В четвёртых: позвонила бывшая жена Ирина и сквозь слёзы сообщила, что у неё нашли какую-то быстро увеличивающуюся миому, нужна срочная платная операция, стоит она больших денег, и не могу ли я эти деньги ей одолжить. Причём без гарантий возврата, так как: «если я умру, то некому тебе будет отдать твои деньги…»
Деньги я дал. В моих сбережениях «на чёрный день» пробита огромная брешь.
В пятых: обострилась непонятная тоска на душе, от которой иногда, даже при всём внешнем благополучии, вдруг хочется залезть в петлю, или, по крайней мере, напиться до потери сознания. Пить много я не могу — организм противится и бунтует. В петлю не хочу — страшно. Тупик.
Всё это произошло в течение двух недель после моей встречи с Андреем-Флавианом, которая, за обвалом вышеупомянутых событий как-то поблекла, стушевалась и отошла в область почти забытого.
На его визитку я наткнулся случайно, когда уронил портмоне, покупая сигареты. Уставившись на неё невидящим взглядом я долго соображал: что это и как оно ко мне попало. Воспоминание пришло вместе с ощущением какой-то неясной надежды, непонятно на что, но, на что-то давно ожидаемое и хорошее.
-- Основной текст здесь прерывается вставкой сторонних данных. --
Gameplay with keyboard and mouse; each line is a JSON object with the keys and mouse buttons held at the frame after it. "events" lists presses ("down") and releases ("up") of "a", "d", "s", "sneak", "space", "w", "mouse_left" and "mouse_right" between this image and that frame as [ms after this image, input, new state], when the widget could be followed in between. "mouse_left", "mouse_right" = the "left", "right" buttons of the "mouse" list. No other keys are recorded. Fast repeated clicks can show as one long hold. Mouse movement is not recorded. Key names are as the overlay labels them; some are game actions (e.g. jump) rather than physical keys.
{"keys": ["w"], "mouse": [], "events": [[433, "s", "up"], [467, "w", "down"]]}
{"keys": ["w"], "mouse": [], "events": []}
Решение пришло сразу — на всё плюнуть, в багажник удочки и банное обмундирование, купить карту Т-ской области, и… словом, далее понятно.
Дождавшись вечера звоню:
— Андрей, ты? Алексей. Твоё приглашение в силе? Завтра, рано утром, хочу выехать!
— Ты на своей машине? Тогда за Н-ском на четвёртом перекрёстке поверни налево. Сэкономишь сорок километров плохой дороги. В селе подъезжай к храму. Жду.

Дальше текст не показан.